What is democracy? For an answer I turned to John J. Patrick PhD, professor emeritus in history, civics and government at the Indiana University. In his “Understanding Democracy,” he explains that democracy as we know it is a “startling new development.” The practice of rule (krater) by the people (demos), or “demokratia,” dates back 2500 years to Athens, Greece. Citizens did rule by majority vote, but only free males of Greek descent could rise to the status of “citizen.” In those days, individual freedoms took a back seat to unconditional support of the city-community.

Establishing a modern democracy in America has been a bit of a struggle.

Our concept of a “representative democracy” allowed elected representatives to act on behalf of the citizens with the goal of achieving “majority rule in tandem with protection of minority rights.” By 1920, democracy was somewhat more inclusive and slowly gaining global recognition as a form of government. At the time, there were 15 democracies worldwide. But by the end of the 20th century, there were 100 representing 2/3rds of the global population.

The ascendant nature of democracy reflected changes and adjustments of the ancient model. Dr.
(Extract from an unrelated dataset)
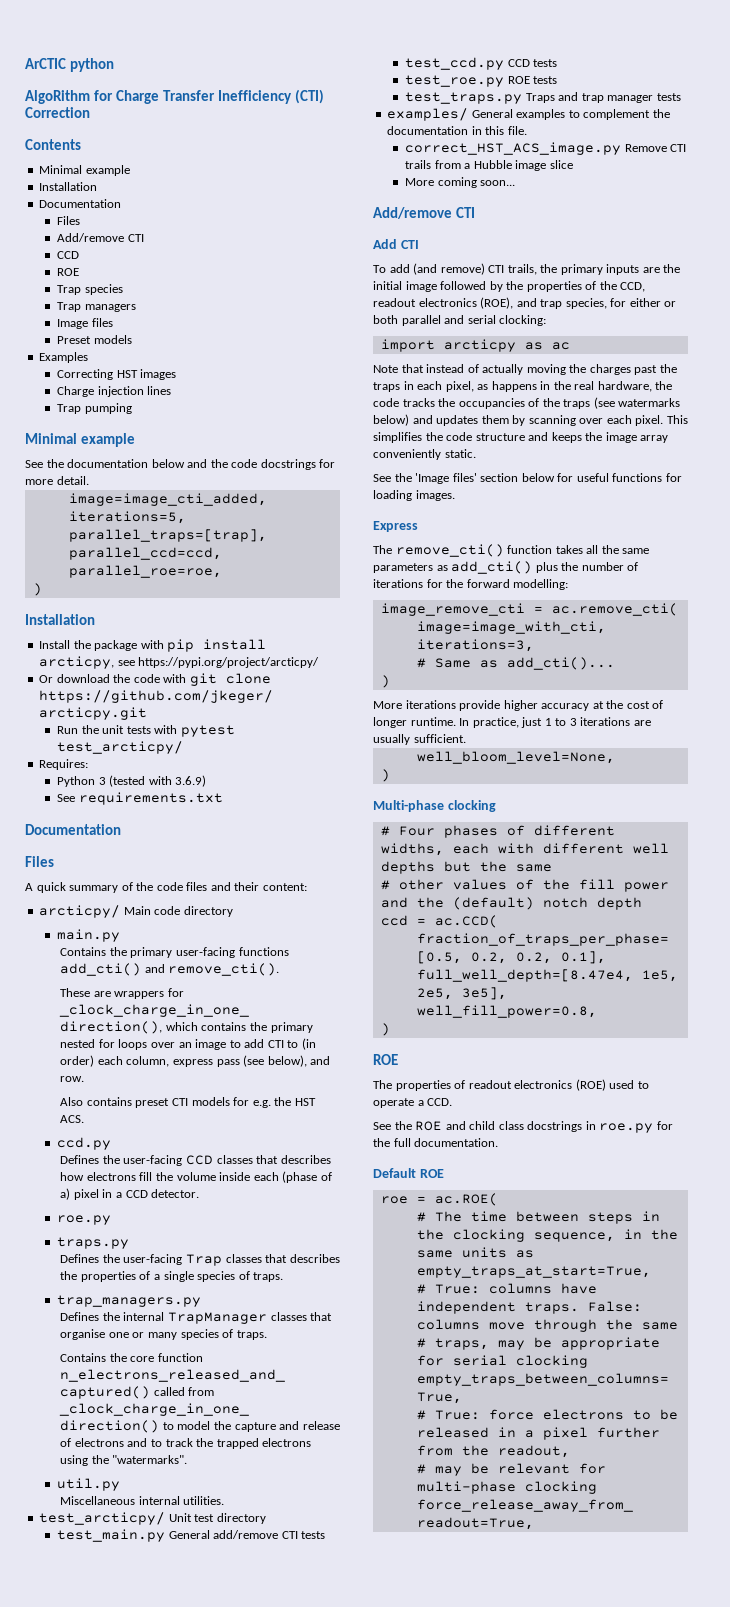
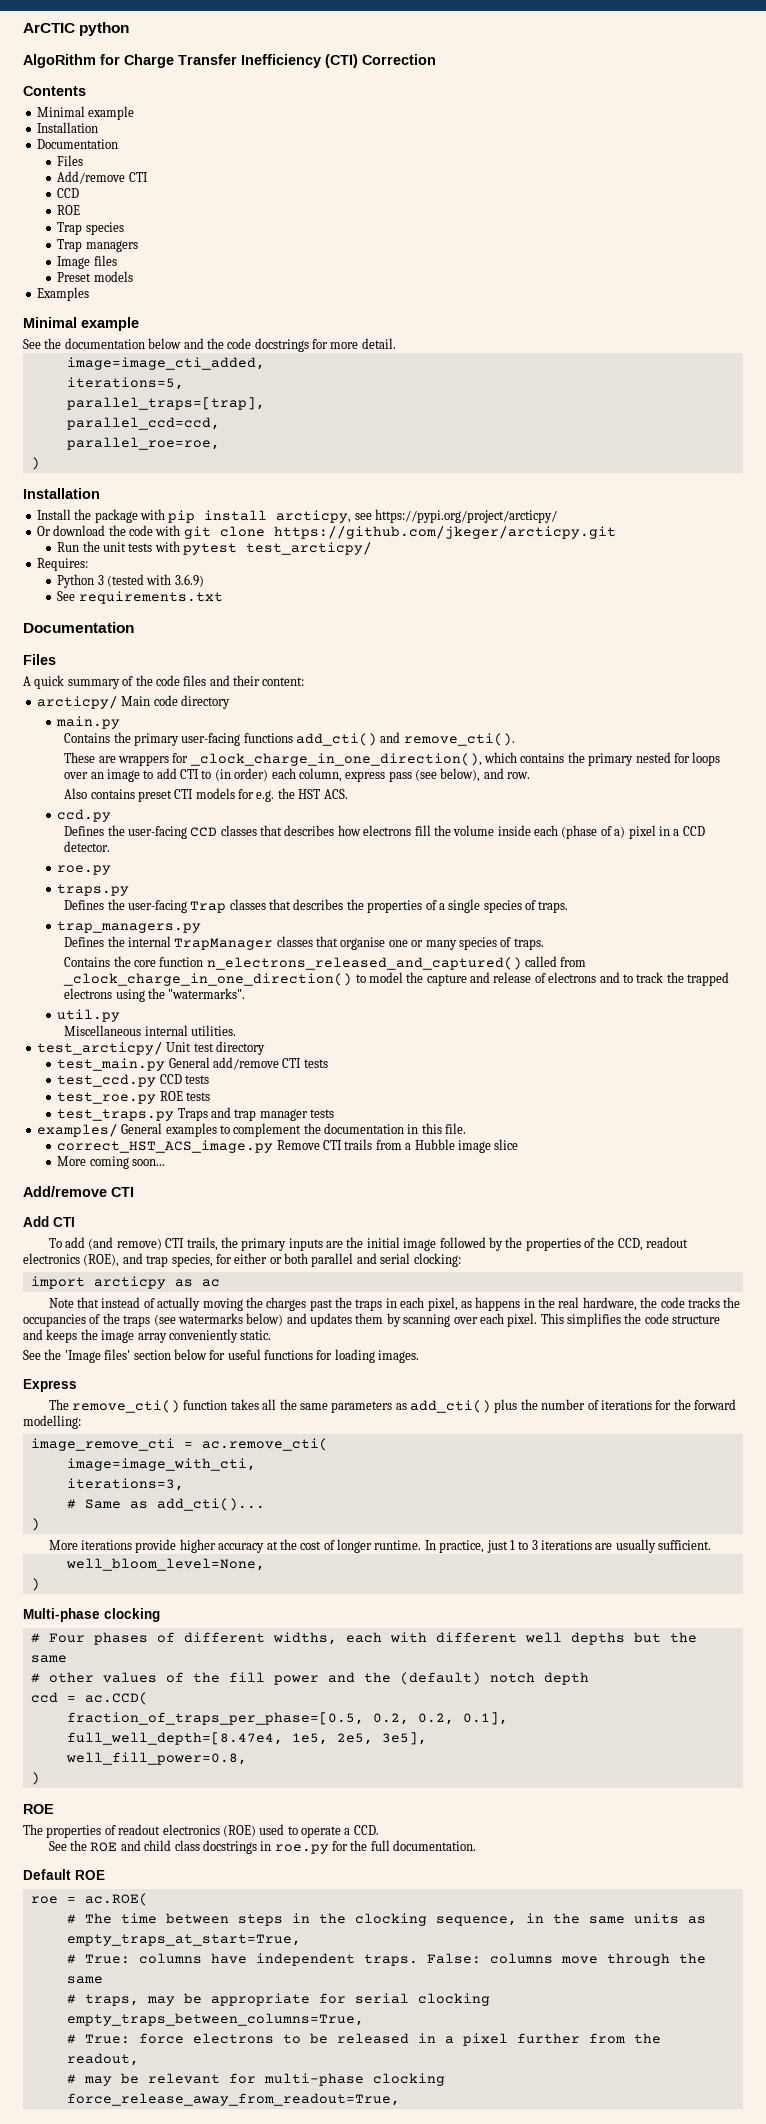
[57,369,177,380] [57,386,172,397] [57,403,132,414] // Correcting HST images // Charge injection lines // Trap pumping -> (89, 294) none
Patrick has highlighted a few of those changes including:

  1. “Democracy in our world implies both collective and personal liberty.”
  2. “Differences in opinions and interests are tolerated and even encouraged in the public and private lives of citizens.”
  3. “Unlike democracy in ancient times, which directed citizens primarily to serve the community, the primary purpose of government in a modern democracies is to serve and protect all persons under its authority and especially to secure their inherent rights to liberty and safety.”
  4. “In an authentic democracy, the citizens or people choose representatives in government by means of free, fair, contested, and regularly scheduled elections in which all adults have the right to vote and otherwise participate in the electoral process.”
  5. “Popular sovereignty prevails; the government rules by consent of the people to whom it is accountable.”

Democracies are anchored by Constitutions which define the the responsibilities of the various counter-balancing branches of government, and jury a system of laws or rules that apply to all citizens. The Constitution defines the limits on the power of government. It is a tricky balance. The democratic government must be powerful enough to maintain law and order. Yet it must be sufficiently restrained to avoid oppressing individual liberty.
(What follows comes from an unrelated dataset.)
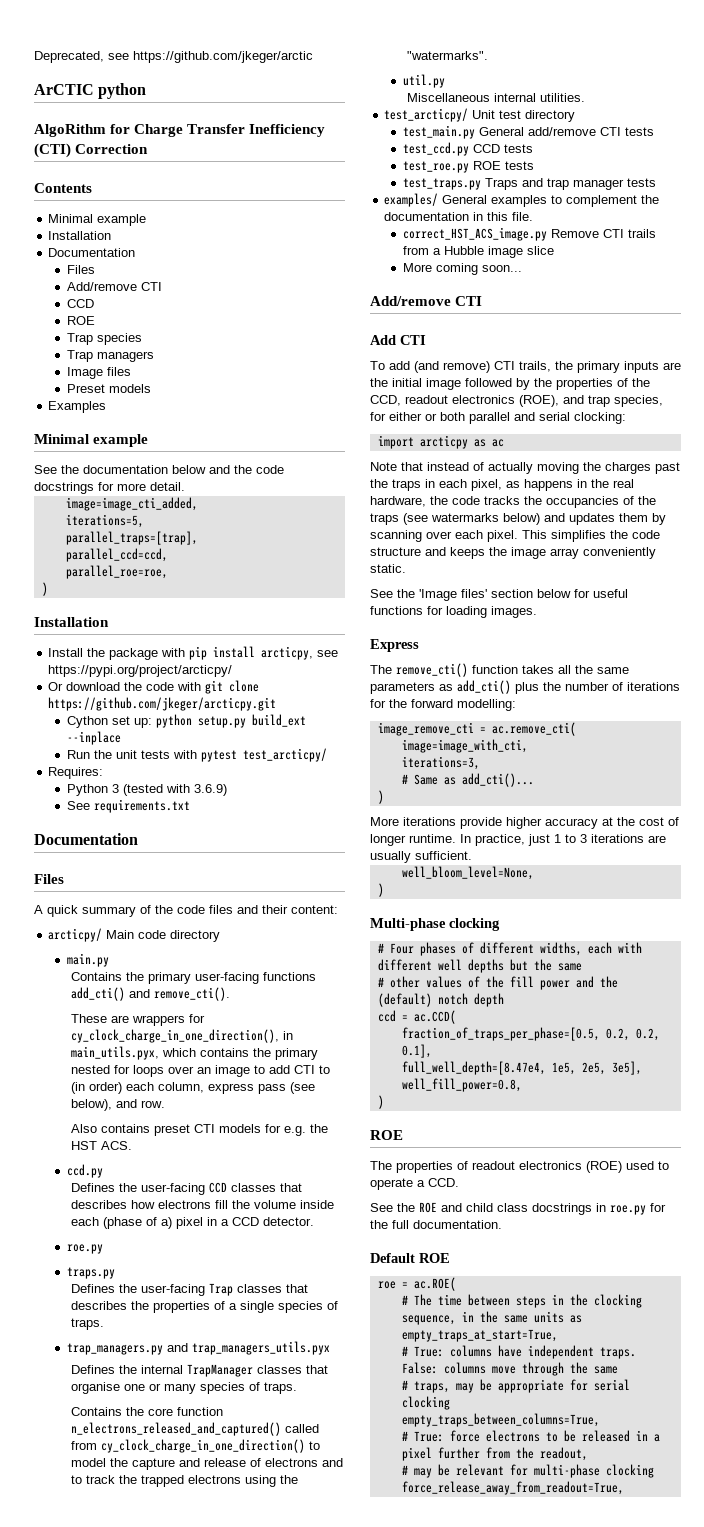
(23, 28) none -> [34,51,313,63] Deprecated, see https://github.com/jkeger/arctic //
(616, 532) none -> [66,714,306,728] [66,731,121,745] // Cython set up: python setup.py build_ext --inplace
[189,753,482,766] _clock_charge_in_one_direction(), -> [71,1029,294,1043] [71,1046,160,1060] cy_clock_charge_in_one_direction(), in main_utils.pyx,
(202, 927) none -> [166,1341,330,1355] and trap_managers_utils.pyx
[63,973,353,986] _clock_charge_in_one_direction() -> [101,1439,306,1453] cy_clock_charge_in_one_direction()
Federalist No.51, dealt with this delicate balance, stating: “If angels were to govern men, neither external nor internal controls on government would be necessary. In framing a government which is to be administered by men over men, the great difficulty lies in this: you must first enable the government to control the governed, and in the next place oblige it to control itself.”
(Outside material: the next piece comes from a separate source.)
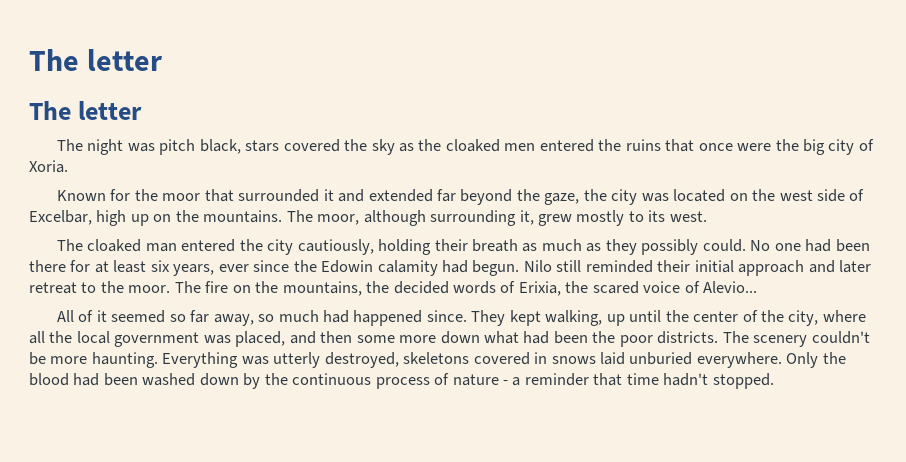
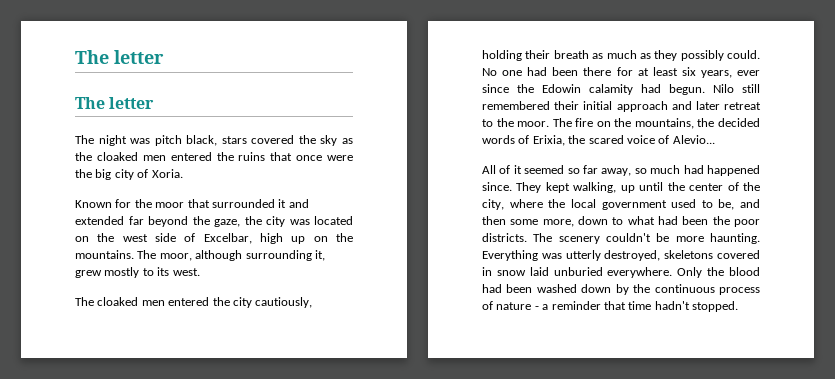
[145,243,177,252] man -> [141,300,165,306] men
[585,260,653,273] reminded -> [482,101,550,110] remembered
[29,331,45,344] all -> (543, 203) none
[203,331,480,347] was placed, and then some more down -> [671,199,760,210] [482,216,624,227] used to be, and then some more, down to
[551,356,596,364] snows -> [496,270,526,276] snow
Dr. Patrick suggests that the rapidly expanding popularity of democracy as a form of government is its promise to deliver “ordered liberty…combining liberty and order in one constitutional government…an authentic democracy.”

This requires confidence and trust that is able to reach down into the community. It requires liberal amounts of compassion, understanding and partnership. It requires real time processing of individual fears and worries. And it requires hope.

The roughly 1 million physicians and 4.2 million Registered Nurses at their best, deliver all of the above to all comers. They are neither saints nor sinners. They are human. Those of us who have spent time educating and managing this workforce, have appealed to their sense of professionalism and their oaths of duty. We’ve reinforced that living under our impossibly high expectations is, after all, what they signed up for. Historically, in most cases, they have delivered beyond our expectations.

I see health professionals as front-line educators and defenders of democracy. As Dr. Patrick notes, “If there would be ‘government of the people, by the people, and for the people’ – Abraham Lincoln’s pithy phrase about the meaning of democracy – then there must be education of the people about what it is, how to do it, why it is good, or at least better than the alternatives to it.”

But learning in democracy, as in health care, is an intimate affair. It requires that people “touch each other.” Neither AI, nor the latest mRNA technology, can cure “what ails us.” The solutions are distinctly human.

Mike Magee MD is a Medical Historian, regular THCB Contributor, and the author of CODE BLUE: Inside the Medical Industrial Complex.